The United Arab Emirates is quietly urging the European Union to start talks on a trade pact separate from an Arab bloc, five people familiar with the matter said, as the Gulf state seeks closer political and economic ties with Europe.
They told Reuters that Abu Dhabi is frustrated at long-stalled trade negotiations between the EU and the Gulf Cooperation Council (GCC), an Arab bloc that includes the UAE and Saudi Arabia.
The UAE, an influential, oil-rich Middle East state, has long advocated deeper EU involvement in the Gulf region. It is the Arab world’s second-largest economy after Saudi Arabia, a major Middle East trade partner for many other nations, and its sovereign wealth funds rank among the world’s most active.

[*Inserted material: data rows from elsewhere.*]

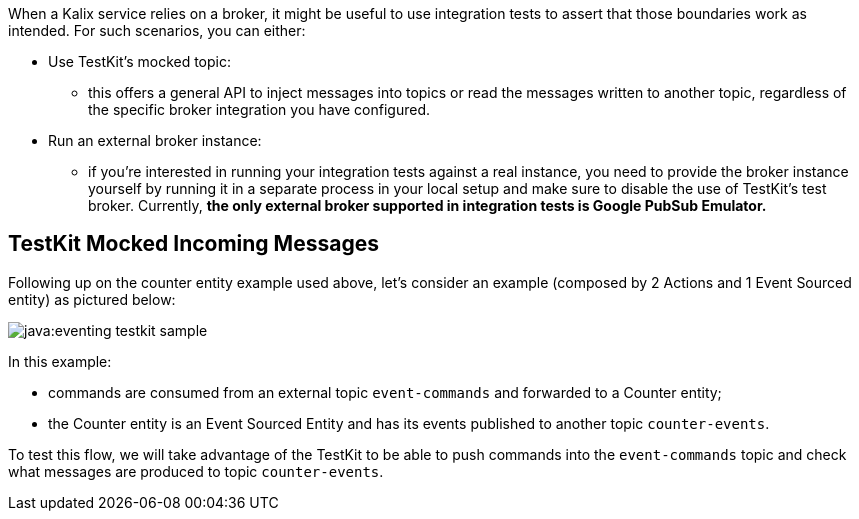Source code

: When a Kalix service relies on a broker, it might be useful to use integration tests to assert that those boundaries work as intended. For such scenarios, you can either:

* Use TestKit's mocked topic:
** this offers a general API to inject messages into topics or read the messages written to another topic, regardless of the specific broker integration you have configured.
* Run an external broker instance:
** if you're interested in running your integration tests against a real instance, you need to provide the broker instance yourself by running it in a separate process in your local setup and make sure to disable the use of TestKit's test broker. Currently, **the only external broker supported in integration tests is Google PubSub Emulator.**

== TestKit Mocked Incoming Messages

Following up on the counter entity example used above, let's consider an example (composed by 2 Actions and 1 Event Sourced entity) as pictured below:

ifdef::todo[TODO: convert this diagram once we have a standard language for this]

image::java:eventing-testkit-sample.svg[]

In this example:

* commands are consumed from an external topic `event-commands` and forwarded to a Counter entity;
* the Counter entity is an Event Sourced Entity and has its events published to another topic `counter-events`.

To test this flow, we will take advantage of the TestKit to be able to push commands into the `event-commands` topic and check what messages are produced to topic `counter-events`.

A UAE official denied Abu Dhabi had proposed bilateral talks with the EU, calling this “baseless and unfounded”. Such a move might strain relations with the UAE’s GCC partners.
Three of the sources said the UAE had not yet submitted a formal request to the EU and it was unclear whether the GCC was aware Abu Dhabi had sought to initiate a bilateral process.
Officially, the UAE continued to support the GCC-EU process, they said, although it was privately pushing for its talks.
However, the sources said UAE officials regularly raised the idea of a bilateral trade process in meetings with counterparts from the EU and its 27 member states, including in recent weeks.